=== Section Start ===
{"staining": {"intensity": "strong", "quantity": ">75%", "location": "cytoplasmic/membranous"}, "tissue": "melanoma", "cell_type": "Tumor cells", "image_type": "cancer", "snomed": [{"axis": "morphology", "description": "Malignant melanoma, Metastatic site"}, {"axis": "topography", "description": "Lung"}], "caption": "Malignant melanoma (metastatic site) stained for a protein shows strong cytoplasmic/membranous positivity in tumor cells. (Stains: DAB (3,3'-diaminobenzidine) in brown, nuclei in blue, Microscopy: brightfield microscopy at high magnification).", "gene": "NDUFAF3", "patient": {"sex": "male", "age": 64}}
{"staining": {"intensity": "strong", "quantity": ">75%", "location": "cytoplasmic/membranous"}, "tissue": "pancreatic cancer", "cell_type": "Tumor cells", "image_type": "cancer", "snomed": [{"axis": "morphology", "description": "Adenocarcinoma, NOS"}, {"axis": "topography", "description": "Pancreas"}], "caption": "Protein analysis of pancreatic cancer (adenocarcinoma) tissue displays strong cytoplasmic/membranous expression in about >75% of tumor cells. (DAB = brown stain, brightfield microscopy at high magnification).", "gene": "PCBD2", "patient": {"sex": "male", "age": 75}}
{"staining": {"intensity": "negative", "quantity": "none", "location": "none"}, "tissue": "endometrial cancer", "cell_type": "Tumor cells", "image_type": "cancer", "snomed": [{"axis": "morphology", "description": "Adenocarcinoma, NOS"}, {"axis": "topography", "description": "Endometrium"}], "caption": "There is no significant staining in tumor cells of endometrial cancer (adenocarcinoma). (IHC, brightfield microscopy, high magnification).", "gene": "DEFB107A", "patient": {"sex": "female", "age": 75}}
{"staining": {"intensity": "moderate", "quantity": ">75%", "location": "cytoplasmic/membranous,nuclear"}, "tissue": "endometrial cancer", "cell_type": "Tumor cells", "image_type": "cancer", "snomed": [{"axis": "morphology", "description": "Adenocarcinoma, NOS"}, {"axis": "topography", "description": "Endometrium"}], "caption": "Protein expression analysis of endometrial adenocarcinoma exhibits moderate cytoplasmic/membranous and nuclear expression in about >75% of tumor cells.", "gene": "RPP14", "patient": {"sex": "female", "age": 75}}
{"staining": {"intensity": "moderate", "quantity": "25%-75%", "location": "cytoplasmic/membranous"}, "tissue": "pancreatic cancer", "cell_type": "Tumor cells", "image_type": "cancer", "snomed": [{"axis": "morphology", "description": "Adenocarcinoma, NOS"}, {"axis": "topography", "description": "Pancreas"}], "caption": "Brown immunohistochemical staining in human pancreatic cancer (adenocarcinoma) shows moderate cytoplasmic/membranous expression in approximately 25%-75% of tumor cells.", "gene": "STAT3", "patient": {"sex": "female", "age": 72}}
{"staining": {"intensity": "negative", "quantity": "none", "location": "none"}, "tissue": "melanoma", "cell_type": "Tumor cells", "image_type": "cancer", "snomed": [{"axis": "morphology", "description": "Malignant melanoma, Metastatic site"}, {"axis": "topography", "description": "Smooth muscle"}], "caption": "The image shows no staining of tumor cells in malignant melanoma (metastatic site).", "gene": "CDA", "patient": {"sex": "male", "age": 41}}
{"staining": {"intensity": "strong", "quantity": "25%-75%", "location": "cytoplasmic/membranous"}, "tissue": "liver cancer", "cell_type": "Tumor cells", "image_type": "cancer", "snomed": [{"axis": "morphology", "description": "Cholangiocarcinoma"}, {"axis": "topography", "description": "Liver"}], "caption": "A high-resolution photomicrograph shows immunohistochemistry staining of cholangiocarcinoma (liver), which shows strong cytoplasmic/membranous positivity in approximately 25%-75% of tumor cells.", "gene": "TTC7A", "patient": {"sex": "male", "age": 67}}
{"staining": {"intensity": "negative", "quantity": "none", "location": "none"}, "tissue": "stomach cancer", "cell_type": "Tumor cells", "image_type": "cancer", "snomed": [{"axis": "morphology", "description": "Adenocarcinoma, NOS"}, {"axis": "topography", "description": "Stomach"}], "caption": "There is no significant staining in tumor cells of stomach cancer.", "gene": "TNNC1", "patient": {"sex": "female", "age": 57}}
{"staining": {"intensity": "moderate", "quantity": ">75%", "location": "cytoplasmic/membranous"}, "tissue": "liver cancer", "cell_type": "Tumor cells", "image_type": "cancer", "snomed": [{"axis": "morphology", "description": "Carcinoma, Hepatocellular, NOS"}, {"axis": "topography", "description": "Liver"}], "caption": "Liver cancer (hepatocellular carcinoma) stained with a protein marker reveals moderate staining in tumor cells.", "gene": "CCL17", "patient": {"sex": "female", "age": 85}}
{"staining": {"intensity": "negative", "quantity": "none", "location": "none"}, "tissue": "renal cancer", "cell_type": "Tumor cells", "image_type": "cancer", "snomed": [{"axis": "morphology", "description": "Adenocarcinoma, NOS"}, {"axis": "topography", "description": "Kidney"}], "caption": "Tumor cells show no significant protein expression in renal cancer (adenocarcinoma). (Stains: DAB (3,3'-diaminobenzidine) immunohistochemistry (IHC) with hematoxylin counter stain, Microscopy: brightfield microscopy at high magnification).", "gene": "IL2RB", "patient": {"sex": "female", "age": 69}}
=== Section End ===
# What this task involves
Only the data above, repeated exactly, should make up the reply.

# Result for this exercise
{"staining": {"intensity": "strong", "quantity": ">75%", "location": "cytoplasmic/membranous"}, "tissue": "melanoma", "cell_type": "Tumor cells", "image_type": "cancer", "snomed": [{"axis": "morphology", "description": "Malignant melanoma, Metastatic site"}, {"axis": "topography", "description": "Lung"}], "caption": "Malignant melanoma (metastatic site) stained for a protein shows strong cytoplasmic/membranous positivity in tumor cells. (Stains: DAB (3,3'-diaminobenzidine) in brown, nuclei in blue, Microscopy: brightfield microscopy at high magnification).", "gene": "NDUFAF3", "patient": {"sex": "male", "age": 64}}
{"staining": {"intensity": "strong", "quantity": ">75%", "location": "cytoplasmic/membranous"}, "tissue": "pancreatic cancer", "cell_type": "Tumor cells", "image_type": "cancer", "snomed": [{"axis": "morphology", "description": "Adenocarcinoma, NOS"}, {"axis": "topography", "description": "Pancreas"}], "caption": "Protein analysis of pancreatic cancer (adenocarcinoma) tissue displays strong cytoplasmic/membranous expression in about >75% of tumor cells. (DAB = brown stain, brightfield microscopy at high magnification).", "gene": "PCBD2", "patient": {"sex": "male", "age": 75}}
{"staining": {"intensity": "negative", "quantity": "none", "location": "none"}, "tissue": "endometrial cancer", "cell_type": "Tumor cells", "image_type": "cancer", "snomed": [{"axis": "morphology", "description": "Adenocarcinoma, NOS"}, {"axis": "topography", "description": "Endometrium"}], "caption": "There is no significant staining in tumor cells of endometrial cancer (adenocarcinoma). (IHC, brightfield microscopy, high magnification).", "gene": "DEFB107A", "patient": {"sex": "female", "age": 75}}
{"staining": {"intensity": "moderate", "quantity": ">75%", "location": "cytoplasmic/membranous,nuclear"}, "tissue": "endometrial cancer", "cell_type": "Tumor cells", "image_type": "cancer", "snomed": [{"axis": "morphology", "description": "Adenocarcinoma, NOS"}, {"axis": "topography", "description": "Endometrium"}], "caption": "Protein expression analysis of endometrial adenocarcinoma exhibits moderate cytoplasmic/membranous and nuclear expression in about >75% of tumor cells.", "gene": "RPP14", "patient": {"sex": "female", "age": 75}}
{"staining": {"intensity": "moderate", "quantity": "25%-75%", "location": "cytoplasmic/membranous"}, "tissue": "pancreatic cancer", "cell_type": "Tumor cells", "image_type": "cancer", "snomed": [{"axis": "morphology", "description": "Adenocarcinoma, NOS"}, {"axis": "topography", "description": "Pancreas"}], "caption": "Brown immunohistochemical staining in human pancreatic cancer (adenocarcinoma) shows moderate cytoplasmic/membranous expression in approximately 25%-75% of tumor cells.", "gene": "STAT3", "patient": {"sex": "female", "age": 72}}
{"staining": {"intensity": "negative", "quantity": "none", "location": "none"}, "tissue": "melanoma", "cell_type": "Tumor cells", "image_type": "cancer", "snomed": [{"axis": "morphology", "description": "Malignant melanoma, Metastatic site"}, {"axis": "topography", "description": "Smooth muscle"}], "caption": "The image shows no staining of tumor cells in malignant melanoma (metastatic site).", "gene": "CDA", "patient": {"sex": "male", "age": 41}}
{"staining": {"intensity": "strong", "quantity": "25%-75%", "location": "cytoplasmic/membranous"}, "tissue": "liver cancer", "cell_type": "Tumor cells", "image_type": "cancer", "snomed": [{"axis": "morphology", "description": "Cholangiocarcinoma"}, {"axis": "topography", "description": "Liver"}], "caption": "A high-resolution photomicrograph shows immunohistochemistry staining of cholangiocarcinoma (liver), which shows strong cytoplasmic/membranous positivity in approximately 25%-75% of tumor cells.", "gene": "TTC7A", "patient": {"sex": "male", "age": 67}}
{"staining": {"intensity": "negative", "quantity": "none", "location": "none"}, "tissue": "stomach cancer", "cell_type": "Tumor cells", "image_type": "cancer", "snomed": [{"axis": "morphology", "description": "Adenocarcinoma, NOS"}, {"axis": "topography", "description": "Stomach"}], "caption": "There is no significant staining in tumor cells of stomach cancer.", "gene": "TNNC1", "patient": {"sex": "female", "age": 57}}
{"staining": {"intensity": "moderate", "quantity": ">75%", "location": "cytoplasmic/membranous"}, "tissue": "liver cancer", "cell_type": "Tumor cells", "image_type": "cancer", "snomed": [{"axis": "morphology", "description": "Carcinoma, Hepatocellular, NOS"}, {"axis": "topography", "description": "Liver"}], "caption": "Liver cancer (hepatocellular carcinoma) stained with a protein marker reveals moderate staining in tumor cells.", "gene": "CCL17", "patient": {"sex": "female", "age": 85}}
{"staining": {"intensity": "negative", "quantity": "none", "location": "none"}, "tissue": "renal cancer", "cell_type": "Tumor cells", "image_type": "cancer", "snomed": [{"axis": "morphology", "description": "Adenocarcinoma, NOS"}, {"axis": "topography", "description": "Kidney"}], "caption": "Tumor cells show no significant protein expression in renal cancer (adenocarcinoma). (Stains: DAB (3,3'-diaminobenzidine) immunohistochemistry (IHC) with hematoxylin counter stain, Microscopy: brightfield microscopy at high magnification).", "gene": "IL2RB", "patient": {"sex": "female", "age": 69}}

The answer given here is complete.